Thu 6 Sep 2007
It is no secret that cupcakes are the IN dessert of the moment. From whimsical wedding cakes redeux to the shopping snack that is just too cute to pass up, cupcakes are the new double-tall-vanilla-non-fat-no-foam-extra-hot-latte. Who’s Starbucks? That would be Sprinkles, the little Beverly Hills cupcake shop that could.
Featured in every pop culture media outlet, from the NY Times to NPR, to In Style and In Touch, Sprinkles is moving on up, and out of Beverly Hills’ palm tree lined boulevards and into neighborhoods near you. In addition to new stores opening up in cities across America, the home baker can partake in the madness by picking up a package of Sprinkles Cupcake mix from Williams-Sonoma, for 14 greenbacks. Which is just what I did last week. Of course I needed the requisite muffin tins (I opted for the mini-muffin tin, smaller means I can eat more).
Sprinkles claim to fame is their minimalist presentation, a la Jill Sander if you will. Cup cakes in the sunshine state are frosted in a flat top crowned with a “modernist” double layer candy dot. My container included 12 such dots, which on taste inspection, closely resembled craft candy, having decorated a gingerbread house in 1984, still on display in your grandmother’s china cabinet. Very untasty.
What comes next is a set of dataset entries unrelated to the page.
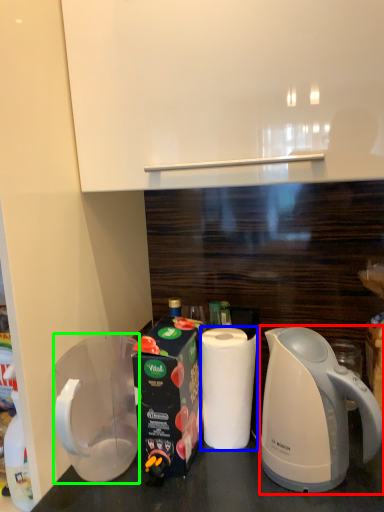
Question: Which is nearer to the kettle (highlighted by a red box)? paper towel (highlighted by a blue box) or pitcher (highlighted by a green box).

Choices:
 (A) paper towel
 (B) pitcher

Answer: (A)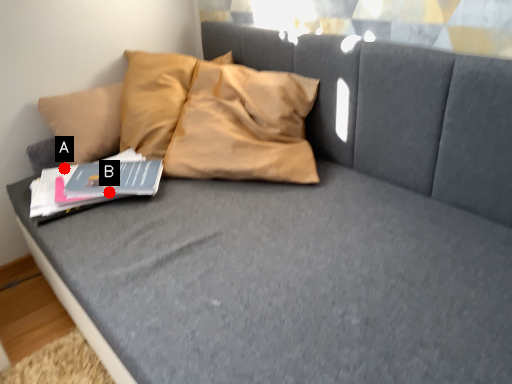
Question: Two points are circled on the image, labeled by A and B beside each circle. Which point appears farthest from the camera in this image?

Choices:
 (A) A is further
 (B) B is further

Answer: (A)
After mixing in my eggs, milk, and lemon zest into the baking mix the cup cakes went upstairs to bake and I set about to make my frosting. I was instructed to sift my three cups of powdered sugar, and I set out with good intentions, fat skimmer in hand, but after sift or two, grew impatient and dumped in the powdered sugar in the mixing bowl.
This exercise in cupcake baking, I should add, is the longest workout my Kitchen Aid mixer has seen ever. Shaking like one of those 1950’s weight loss machines, I could see why Cooks Illustrated recently rated this series with a “not recommended.” Rather than puffing out over the sides and creating a rounded mound to frost, my cupcakes shrank a tad after cooking.
As suggested by Sprinkles, I used a small offset spatula to create their iconic flat top rounded edge. Sinking my teeth into the dense lemon sponge cake I wasn’t impressed. The sugar sent my mouth screaming for the toothbrush. To me the cake felt heavy, but Kevin thought otherwise, happily wolfing down more than his fair share. Which brings me to a question. Does food taste better if you don’t cook it?






September 10th, 2007 at 7:12 pm
if you ever make it to Chicago you got to try Molly Cakes.